Other ideas being considered by the government as part of the overhaul are cutting the interest rates on loans and introducing lower fees for students studying certain subjects, such as engineering, where there is a skills shortage.
Alistair Jarvis, chief executive of Universities UK, said he wanted to see the government going further by reintroducing maintenance grants for the poorest students and reducing interest rates for low and medium earners.
"We also need to do more to reverse the worrying decline in the numbers of part-time and mature students," he added.
Sir Peter Lampl, chairman of the Sutton Trust education think tank, agreed that maintenance grants should be reintroduced and also called for fees to be means-tested so those from low-income families repay less.
Labour's shadow education secretary Angela Rayner said the move was "a desperate attempt by the Tories to kick the issue into the long grass because they have no plans for young people and no ideas for our country".
She added: "They are yesterday's party."
Analysis: Is U-turn bold enough?
By Sean Coughlan, BBC education correspondent
Calling this a "freeze" on tuition fees in England is a distinctly positive spin on abandoning a policy of increasing fees above £9,250 only put in place this year.
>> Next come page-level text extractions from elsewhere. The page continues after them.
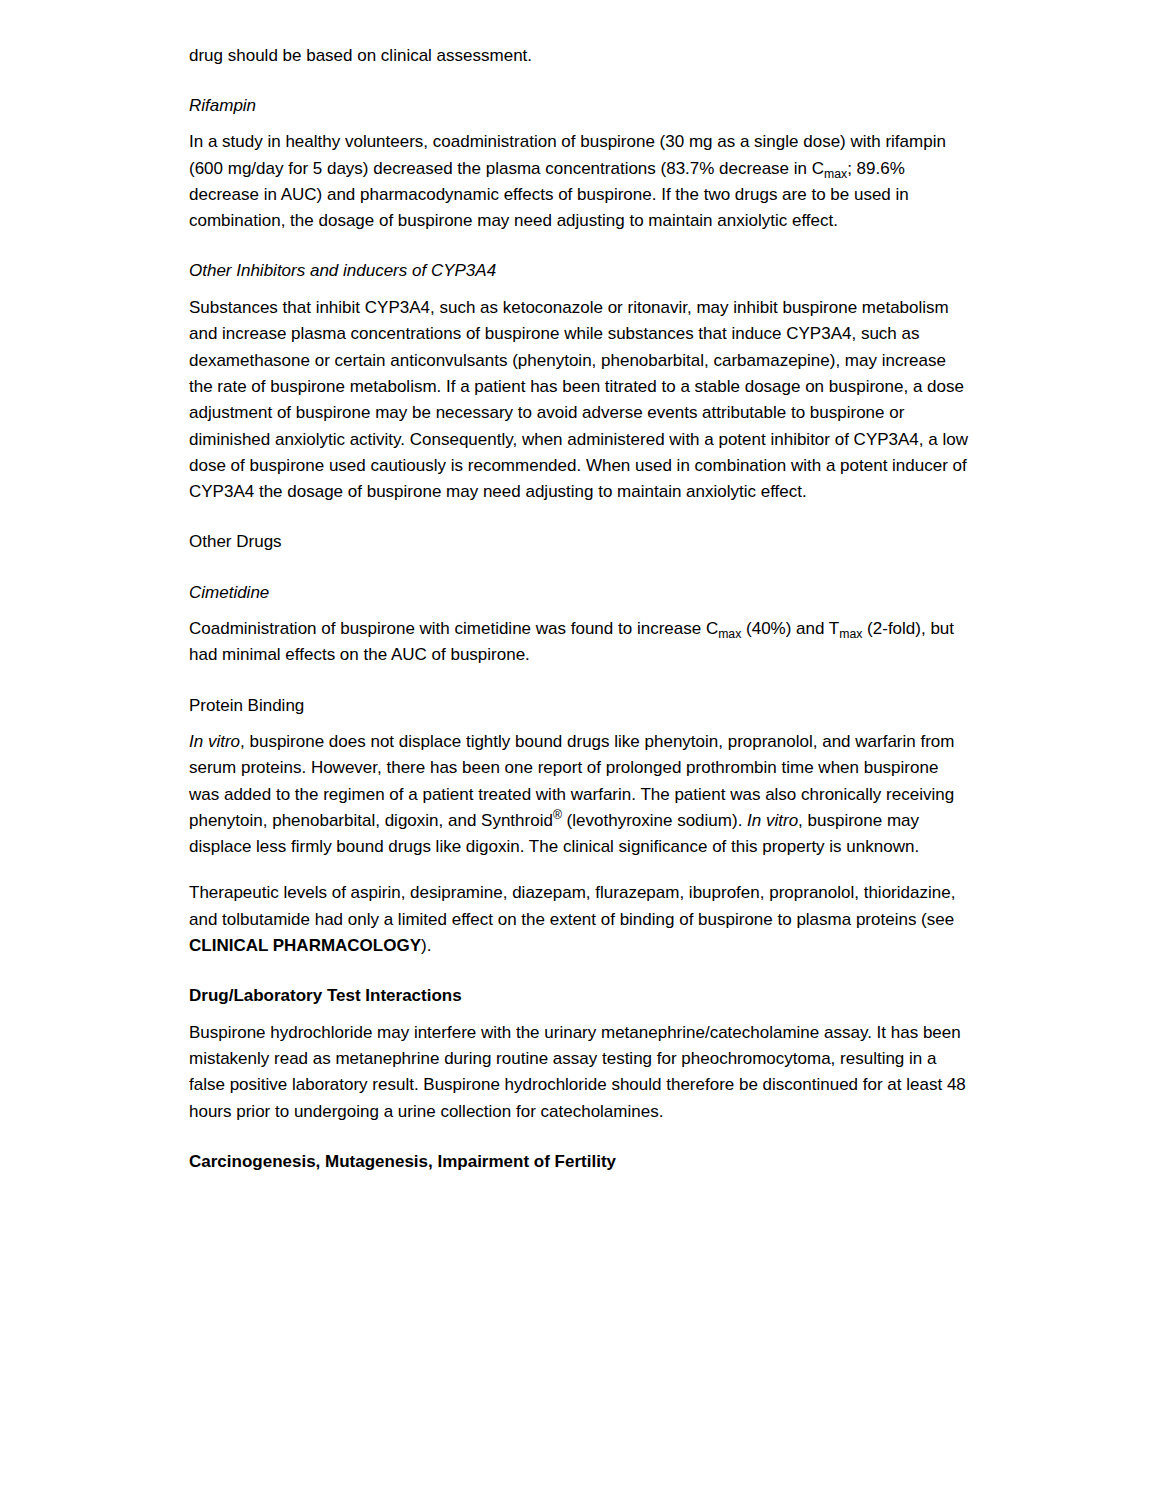drug should be based on clinical assessment.
Rifampin
In a study in healthy volunteers, coadministration of buspirone (30 mg as a single dose) with rifampin (600 mg/day for 5 days) decreased the plasma concentrations (83.7% decrease in Cmax; 89.6% decrease in AUC) and pharmacodynamic effects of buspirone. If the two drugs are to be used in combination, the dosage of buspirone may need adjusting to maintain anxiolytic effect.
Other Inhibitors and inducers of CYP3A4
Substances that inhibit CYP3A4, such as ketoconazole or ritonavir, may inhibit buspirone metabolism and increase plasma concentrations of buspirone while substances that induce CYP3A4, such as dexamethasone or certain anticonvulsants (phenytoin, phenobarbital, carbamazepine), may increase the rate of buspirone metabolism. If a patient has been titrated to a stable dosage on buspirone, a dose adjustment of buspirone may be necessary to avoid adverse events attributable to buspirone or diminished anxiolytic activity. Consequently, when administered with a potent inhibitor of CYP3A4, a low dose of buspirone used cautiously is recommended. When used in combination with a potent inducer of CYP3A4 the dosage of buspirone may need adjusting to maintain anxiolytic effect.
Other Drugs
Cimetidine
Coadministration of buspirone with cimetidine was found to increase Cmax (40%) and Tmax (2-fold), but had minimal effects on the AUC of buspirone.
Protein Binding
In vitro, buspirone does not displace tightly bound drugs like phenytoin, propranolol, and warfarin from serum proteins. However, there has been one report of prolonged prothrombin time when buspirone was added to the regimen of a patient treated with warfarin. The patient was also chronically receiving phenytoin, phenobarbital, digoxin, and Synthroid® (levothyroxine sodium). In vitro, buspirone may displace less firmly bound drugs like digoxin. The clinical significance of this property is unknown.
Therapeutic levels of aspirin, desipramine, diazepam, flurazepam, ibuprofen, propranolol, thioridazine, and tolbutamide had only a limited effect on the extent of binding of buspirone to plasma proteins (see CLINICAL PHARMACOLOGY).
Drug/Laboratory Test Interactions
Buspirone hydrochloride may interfere with the urinary metanephrine/catecholamine assay. It has been mistakenly read as metanephrine during routine assay testing for pheochromocytoma, resulting in a false positive laboratory result. Buspirone hydrochloride should therefore be discontinued for at least 48 hours prior to undergoing a urine collection for catecholamines.
Carcinogenesis, Mutagenesis, Impairment of Fertility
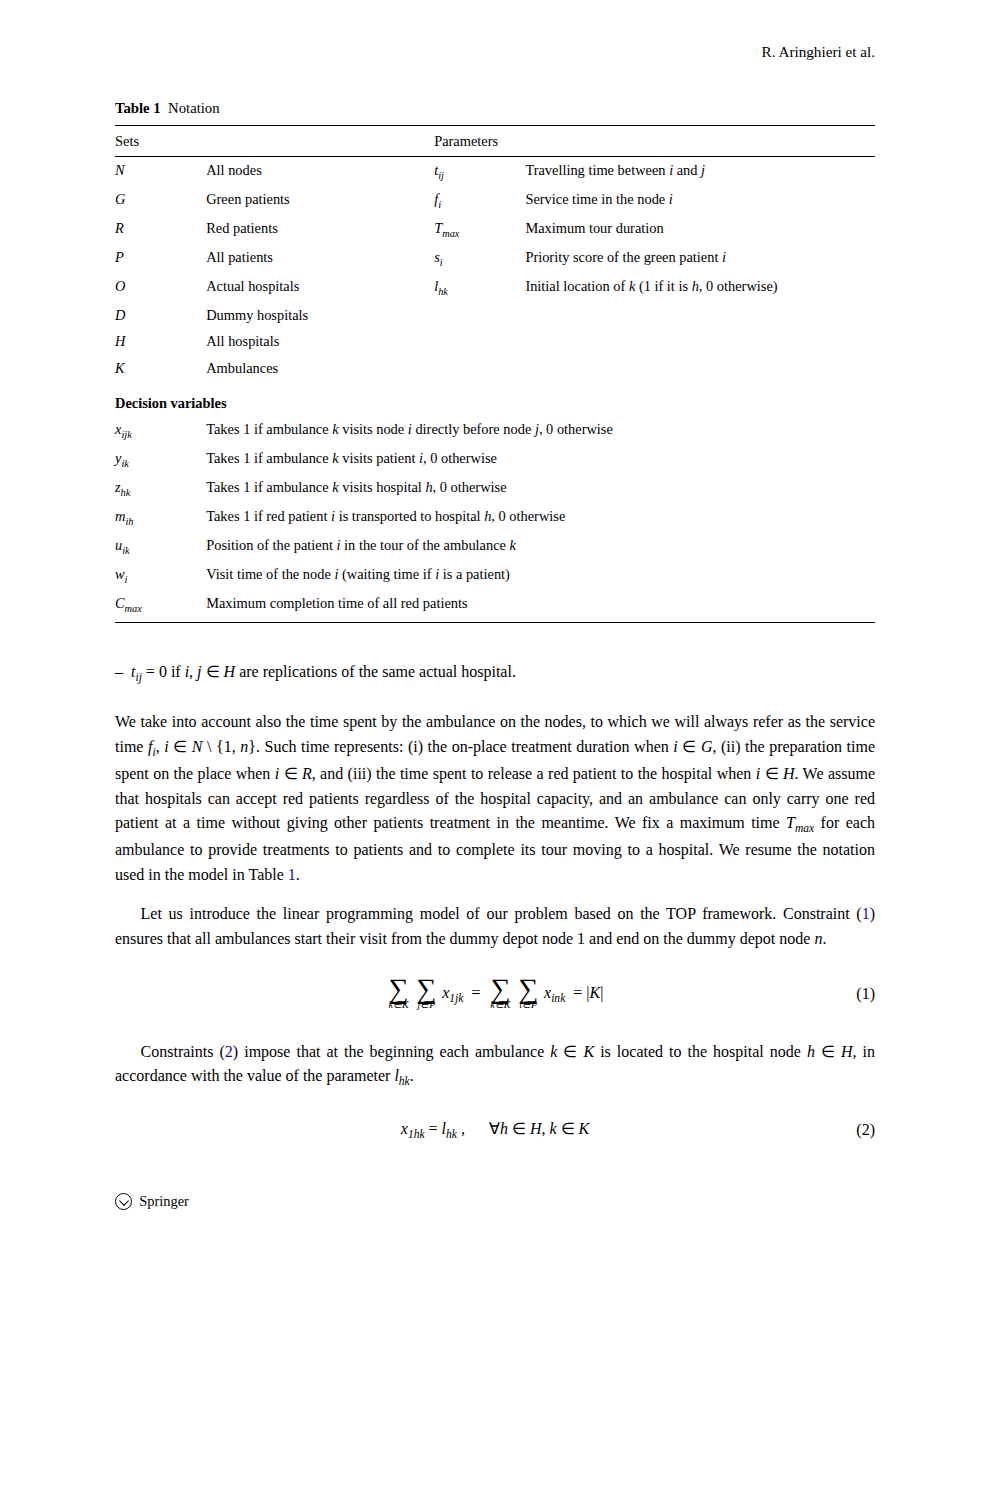R. Aringhieri et al.
Table 1 Notation
| Sets | Parameters |
| --- | --- |
| N | All nodes | t ij | Travelling time between i and j |
| G | Green patients | f i | Service time in the node i |
| R | Red patients | T max | Maximum tour duration |
| P | All patients | s i | Priority score of the green patient i |
| O | Actual hospitals | l hk | Initial location of k (1 if it is h , 0 otherwise) |
| D | Dummy hospitals | | |
| H | All hospitals | | |
| K | Ambulances | | |
| Decision variables |
| x ijk | Takes 1 if ambulance k visits node i directly before node j , 0 otherwise |
| y ik | Takes 1 if ambulance k visits patient i , 0 otherwise |
| z hk | Takes 1 if ambulance k visits hospital h , 0 otherwise |
| m ih | Takes 1 if red patient i is transported to hospital h , 0 otherwise |
| u ik | Position of the patient i in the tour of the ambulance k |
| w i | Visit time of the node i (waiting time if i is a patient) |
| C max | Maximum completion time of all red patients |
– tij = 0 if i, j ∈ H are replications of the same actual hospital.
We take into account also the time spent by the ambulance on the nodes, to which we will always refer as the service time fi, i ∈ N \ {1, n}. Such time represents: (i) the on-place treatment duration when i ∈ G, (ii) the preparation time spent on the place when i ∈ R, and (iii) the time spent to release a red patient to the hospital when i ∈ H. We assume that hospitals can accept red patients regardless of the hospital capacity, and an ambulance can only carry one red patient at a time without giving other patients treatment in the meantime. We fix a maximum time Tmax for each ambulance to provide treatments to patients and to complete its tour moving to a hospital. We resume the notation used in the model in Table 1.
Let us introduce the linear programming model of our problem based on the TOP framework. Constraint (1) ensures that all ambulances start their visit from the dummy depot node 1 and end on the dummy depot node n.
∑k∈K ∑j∈P x1jk = ∑k∈K ∑i∈P xink = |K|
(1)
Constraints (2) impose that at the beginning each ambulance k ∈ K is located to the hospital node h ∈ H, in accordance with the value of the parameter lhk.
x1hk = lhk , ∀h ∈ H, k ∈ K
(2)
Springer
If not a U-turn, it's certainly a Uni-turn.
But it shows how quickly the politics have changed - with rising fees and ballooning debts now a toxic combination for any party wanting to court young voters.
Although billed as a change of direction, universities had already predicted that a fee rise was "dead in the water" because, without a majority, the government had no realistic prospect of pushing it through.
Perhaps more significant is the increase in the earnings threshold for repayments - up from £21,000 to £25,000.
There is also the promise of re-examining interest rates for loans, hiked to 6.1% from this autumn.
But this will be the first time an announced fee rise has had to be ditched.
The question will be whether cancelling an increase will be a bold enough move compared with promises to scrap them altogether.
Martin Lewis, founder of the Money Saving Expert website, welcomed the move, saying increasing the repayment threshold from £21,000 to £25,000 could save many lower and middle earning graduates thousands of pounds.
Writing on his Facebook page, external, he said "every single graduate earning over £21,000 a year will pay less".
"And it has a long-term progressive benefit too," he added.
"As most graduates won't clear their loans in full before it's wiped - by reducing what they repay each year, you reduce what they repay in total too."
However, he said details were still "sketchy" and it was unclear who it would apply to.
The Help to Buy expansion will see £10bn go to another 135,000 buyers in order to help them to own their own home.
The funding will allow recipients to get a mortgage with a deposit of just 5%.
The money can only be put towards the purchase of new-build homes.
The Conservative Party conference runs from Sunday until Wednesday - when Mrs May will be the final speaker in Manchester.
Analysis: The week ahead
By Chris Mason, BBC political correspondent in Manchester
The conference slogan isn't "anything but Brexit", but listen to what the party's high command wants to talk about here in the next few days, and it might as well be.
There is a clear attempt by senior Conservatives here to change the subject; stray beyond the ever present - and divisive - topic of leaving the European Union, and flesh out the government's domestic political priorities.
Ministers want to be seen to be addressing an Achilles heel for them at the general election - young people, who overwhelmingly rejected them in June.
Hence two policies pitched directly at them: university tuition fees in England, and getting on the property ladder.
The political reality, though, is Brexit - the defining political issue of our time - will never be far from the lips of people here.
And neither too will the precarious state of the party and its leader, after the humiliation of going backwards in an election Theresa May called voluntarily.